> **Instructions for the task**:
Copy the lines below word for word, leaving out the pictures.

# # # # #

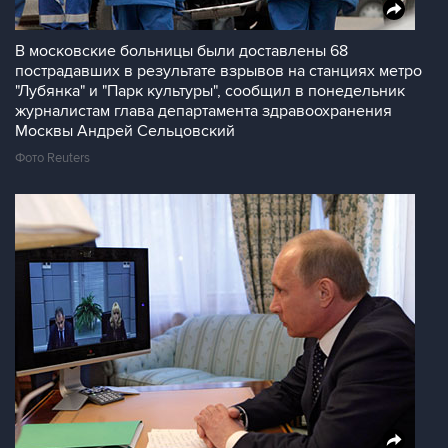
В московские больницы были доставлены 68
пострадавших в результате взрывов на станциях метро
"Лубянка" и "Парк культуры", сообщил в понедельник
журналистам глава департамента здравоохранения
Москвы Андрей Сельцовский
Фото Reuters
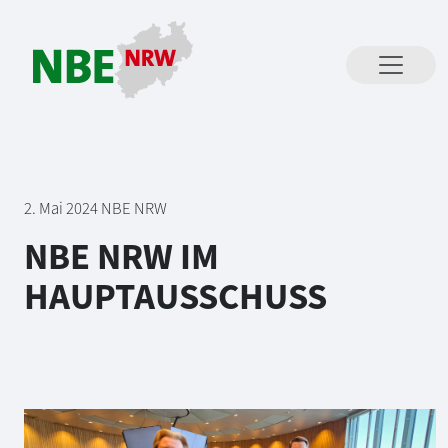
Direkt zum Inhalt springen
2. Mai 2024
NBE NRW
NBE NRW IM
HAUPTAUSSCHUSS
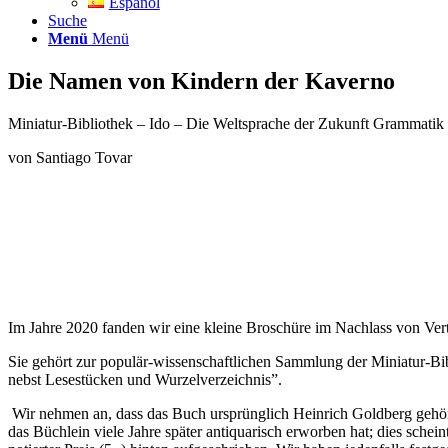
Español
Suche
Menü
Menü
Die Namen von Kindern der Kaverno
Miniatur-Bibliothek – Ido – Die Weltsprache der Zukunft Grammatik
von Santiago Tovar
Im Jahre 2020 fanden wir eine kleine Broschüre im Nachlass von Ve
Sie gehört zur populär-wissenschaftlichen Sammlung der Miniatur-Bibl
nebst Lesestücken und Wurzelverzeichnis”.
Wir nehmen an, dass das Buch ursprünglich Heinrich Goldberg gehör
das Büchlein viele Jahre später antiquarisch erworben hat; dies schei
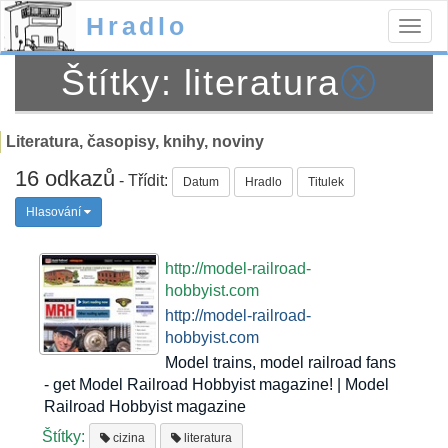
Hradlo
Togg
navig
Štítky: literatura
ⓧ
Literatura, časopisy, knihy, noviny
16 odkazů
- Třídit:
Datum
Hradlo
Titulek
Hlasování
http://model-railroad-
hobbyist.com
http://model-railroad-
hobbyist.com
Model trains, model railroad fans
- get Model Railroad Hobbyist magazine! | Model
Railroad Hobbyist magazine
Štítky:
cizina
literatura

# # # # #

> **Expected output**:
В московские больницы были доставлены 68
пострадавших в результате взрывов на станциях метро
"Лубянка" и "Парк культуры", сообщил в понедельник
журналистам глава департамента здравоохранения
Москвы Андрей Сельцовский
Фото Reuters
Direkt zum Inhalt springen
2. Mai 2024
NBE NRW
NBE NRW IM
HAUPTAUSSCHUSS
Español
Suche
Menü
Menü
Die Namen von Kindern der Kaverno
Miniatur-Bibliothek – Ido – Die Weltsprache der Zukunft Grammatik
von Santiago Tovar
Im Jahre 2020 fanden wir eine kleine Broschüre im Nachlass von Ve
Sie gehört zur populär-wissenschaftlichen Sammlung der Miniatur-Bibl
nebst Lesestücken und Wurzelverzeichnis”.
Wir nehmen an, dass das Buch ursprünglich Heinrich Goldberg gehör
das Büchlein viele Jahre später antiquarisch erworben hat; dies schei
Hradlo
Togg
navig
Štítky: literatura
ⓧ
Literatura, časopisy, knihy, noviny
16 odkazů
- Třídit:
Datum
Hradlo
Titulek
Hlasování
http://model-railroad-
hobbyist.com
http://model-railroad-
hobbyist.com
Model trains, model railroad fans
- get Model Railroad Hobbyist magazine! | Model
Railroad Hobbyist magazine
Štítky:
cizina
literatura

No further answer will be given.